United we stand still, divided we fall: a modern dilemma faced by many lumbering giants of the tech sector, as businesses begin radically stripping back and separating in order to keep a competitive edge over more nimble competition. In the tech industry there are few giants bigger than Hewlett Packard, who this week announced a sudden split. The company will be cleaved into two businesses, one focusing on enterprise solutions (Hewlett Packard Enterprise) and the other selling consumer PCs and printers (HP Inc). Recent news has also seen perpetually-troubled Yahoo announce plans to shed part of its Indian workforce, eBay and Paypal go their separate ways, and the earnings of Korean behemoth Samsung take a dramatic swan-dive.

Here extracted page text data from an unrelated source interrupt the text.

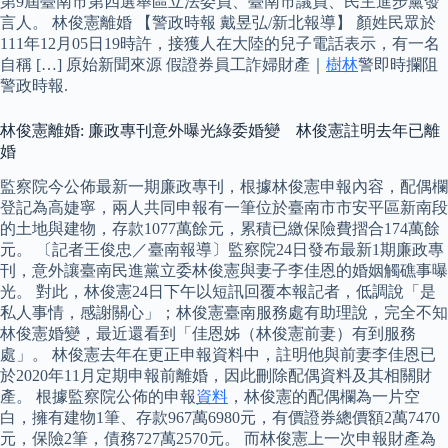
第9屆臺南市第四選舉區立法委員、臺南市議員、民主進步黨發
言人。 林俊憲離婚 【警政時報 戴昱弘/新北報導】 顏姓民眾於
111年12月05日19時許，接獲人在大陸的兒子電話表示，有一名
自稱 […] 原始新聞來源 假證券員工詐婦財產｜
樹林
警即時攔阻
警政時報.
林俊憲離婚: 廉政專刊意外曝光綠委婚變 林俊憲註明去年已離
婚
監察院今公佈最新一期廉政專刊，根據林俊憲申報內容，配偶欄
登記為高婕寧，兩人共同申報有一筆位於臺南市市安平區新南段
的土地與建物，存款1077萬餘元，累積已繳保險費摺合174萬餘
元。 〔記者王俊忠／臺南報導〕監察院24日發布最新1期廉政專
刊，意外讓臺南民進黨立委林俊憲與妻子李佳恩的婚姻觸礁事曝
光。 對此，林俊憲24日下午以短訊回覆本報記者，低調說「是
私人事情，感謝關心」；林俊憲臺南服務處有助理說，完全不知
林俊憲婚變，最近還看到「佳恩姊（林俊憲前妻）有到服務
處」。 林俊憲去年在更正申報資料中，註明他與前妻李佳恩已
於2020年11月定期申報前離婚，因此刪除配偶資料及其相關財
產。 根據監察院公佈的申報
資料
，林俊憲的配偶欄為一片空
白，擁有建物1筆、存款967萬6980元，有價證券總價額2萬7470
元，保險2筆，債務727萬2570元。 而林俊憲上一次申報財產為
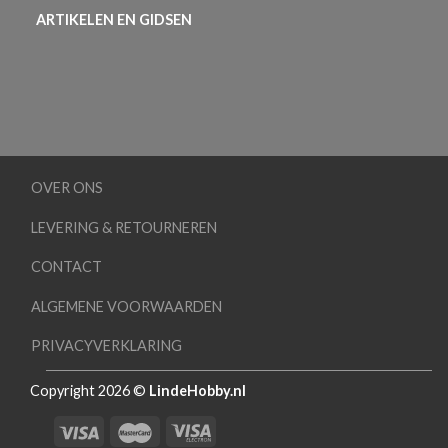
ARTIKELEN EN GIDSEN
OVER ONS
LEVERING & RETOURNEREN
CONTACT
ALGEMENE VOORWAARDEN
PRIVACYVERKLARING
Copyright 2026 ©
LindeHobby.nl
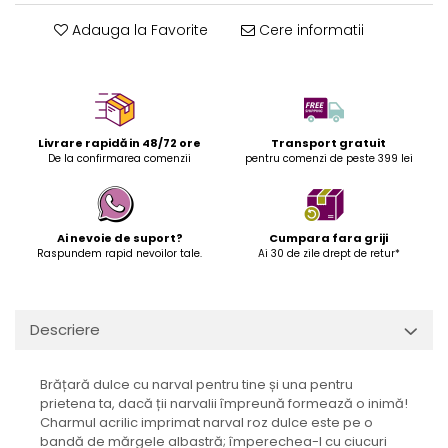
Adauga la Favorite
Cere informatii
Livrare rapidă in 48/72 ore
Transport gratuit
De la confirmarea comenzii
pentru comenzi de peste 399 lei
Ai nevoie de suport?
Cumpara fara griji
Raspundem rapid nevoilor tale.
Ai 30 de zile drept de retur*
Descriere
Brățară dulce cu narval pentru tine și una pentru
prietena ta, dacă ții narvalii împreună formează o inimă!
Charmul acrilic imprimat narval roz dulce este pe o
bandă de mărgele albastră; împerechea-l cu ciucuri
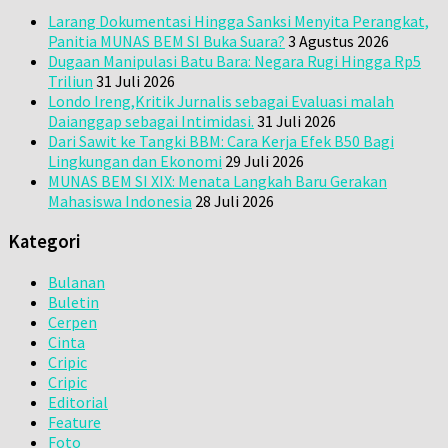
Larang Dokumentasi Hingga Sanksi Menyita Perangkat,
Panitia MUNAS BEM SI Buka Suara?
3 Agustus 2026
Dugaan Manipulasi Batu Bara: Negara Rugi Hingga Rp5
Triliun
31 Juli 2026
Londo Ireng,Kritik Jurnalis sebagai Evaluasi malah
Daianggap sebagai Intimidasi.
31 Juli 2026
Dari Sawit ke Tangki BBM: Cara Kerja Efek B50 Bagi
Lingkungan dan Ekonomi
29 Juli 2026
MUNAS BEM SI XIX: Menata Langkah Baru Gerakan
Mahasiswa Indonesia
28 Juli 2026
Kategori
Bulanan
Buletin
Cerpen
Cinta
Cripic
Cripic
Editorial
Feature
Foto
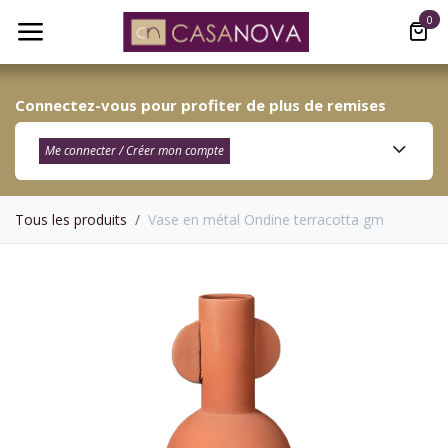
Se rendre au contenu
0
Connectez-vous pour profiter de plus de remises
Me connecter / Créer mon compte​
Tous les produits
Vase en métal Ondine terracotta gm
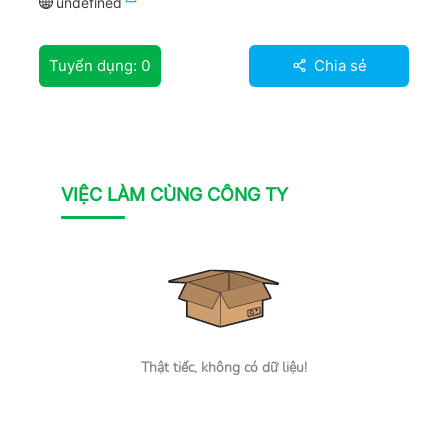
undefined
Tuyển dụng:
0
Chia sẻ
VIỆC LÀM CÙNG CÔNG TY
Thật tiếc, không có dữ liệu!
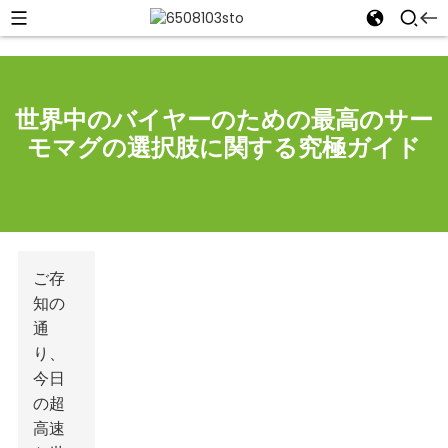
世界中のバイヤーのための最高のサー
モマグの選択肢に関する究極ガイド
ご存
知の
通
り、
今日
の超
高速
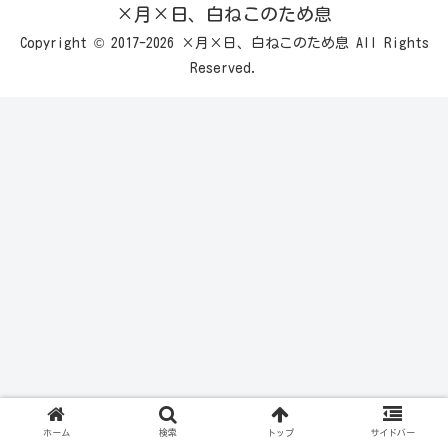
×月×日、白ねこのため息
Copyright © 2017-2026 ×月×日、白ねこのため息 All Rights
Reserved.
ホーム
検索
トップ
サイドバー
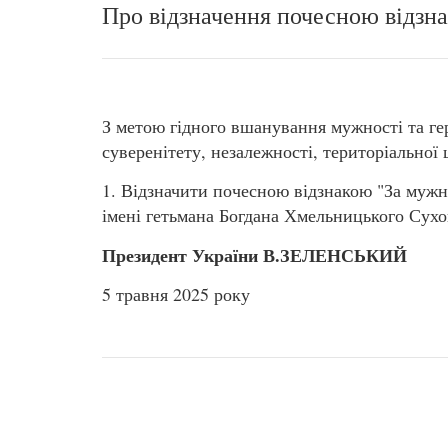
Про відзначення почесною відзна
З метою гідного вшанування мужності та ге
суверенітету, незалежності, територіальної 
1. Відзначити почесною відзнакою "За мужні
імені гетьмана Богдана Хмельницького Сух
Президент України В.ЗЕЛЕНСЬКИЙ
5 травня 2025 року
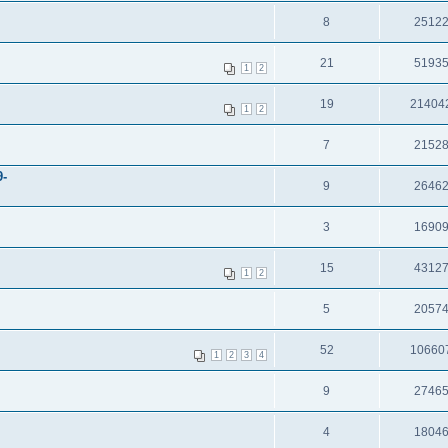
8
2512
21
5193
1
2
19
21404
1
2
7
2152
-
9
2646
3
1690
15
4312
1
2
5
2057
52
10660
1
2
3
4
9
2746
4
1804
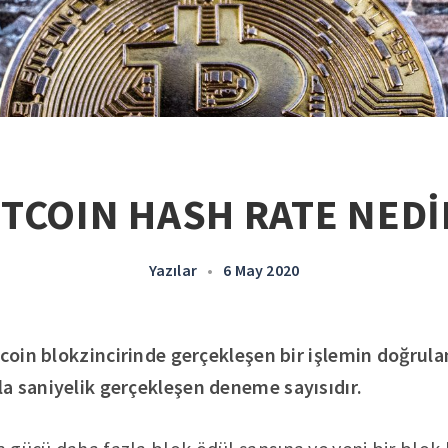
ITCOIN HASH RATE NEDİ
Yazılar
•
6 May 2020
tcoin blokzincirinde gerçekleşen bir işlemin doğrula
a saniyelik gerçekleşen deneme sayısıdır.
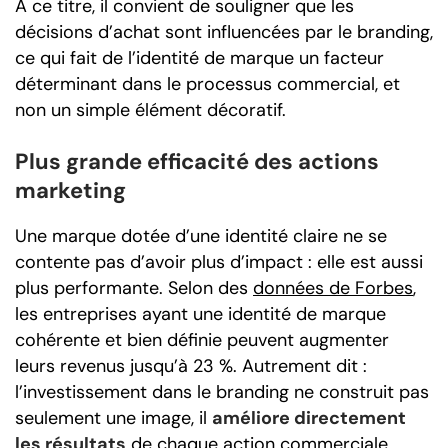
À ce titre, il convient de souligner que les
décisions d’achat sont influencées par le branding,
ce qui fait de l’identité de marque un facteur
déterminant dans le processus commercial, et
non un simple élément décoratif.
Plus grande efficacité des actions
marketing
Une marque dotée d’une identité claire ne se
contente pas d’avoir plus d’impact : elle est aussi
plus performante. Selon des
données de Forbes
,
les entreprises ayant une identité de marque
cohérente et bien définie peuvent augmenter
leurs revenus jusqu’à 23 %. Autrement dit :
l’investissement dans le branding ne construit pas
seulement une image, il
améliore directement
les résultats
de chaque action commerciale.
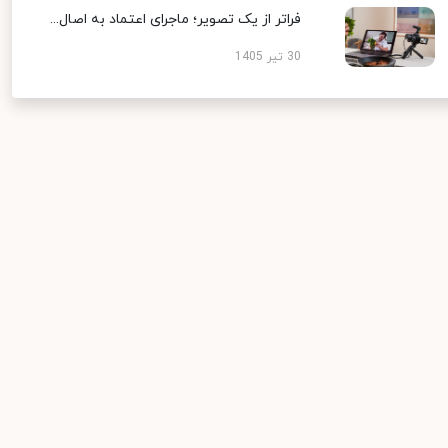
فراتر از یک تصویر؛ ماجرای اعتماد به اصال...
30 تیر 1405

This is not the first time HP has suggested a split, and speculation about why the idea has resurfaced has been extensive. The aborted plan to split in 2011 was in the midst of a shaky economic recovery, a period where investors value the safetyof large corporations. The recent stability of the market may have presented an opportunity for HP to start taking risks. In a presentation to investors, HP execs claim the split will create “nimbler and more simple organisations”, which is at least true of HPs headcount, as the company announced the redundancy of 55,000 employees (that’s more than the entire workforce of Google).
Stephen Gandel of Fortune dismisses the plans as badly-thought-out financial engineering. He claims HP is sacrificing the economy-of-scale advantages of a large corporation for short-term increases in stock-prices. We saw similar effects last week, when shares in eBay grew sharply by 7.5% after announcing plans to spin off PayPal. Gandel argues that in the long-run, two mini-HPs may actually be worth less than HP’s current $69 billion market value.
It is likely HP Enterprise will face fierce competition from EMC, IBM and Oracle, despite profit margins far below those companies. Currently, it’s not clear how HP’s breakup will benefit its users or the company, although the decision of HP CEO Meg Whitman to chair the Enterprise business may give a good indication of who her favourite child is. Is the future of HP ‘Halved Potential’ or ‘Huge Profit’? Regrettably, it’s unlikely to be ‘Human Progress‘.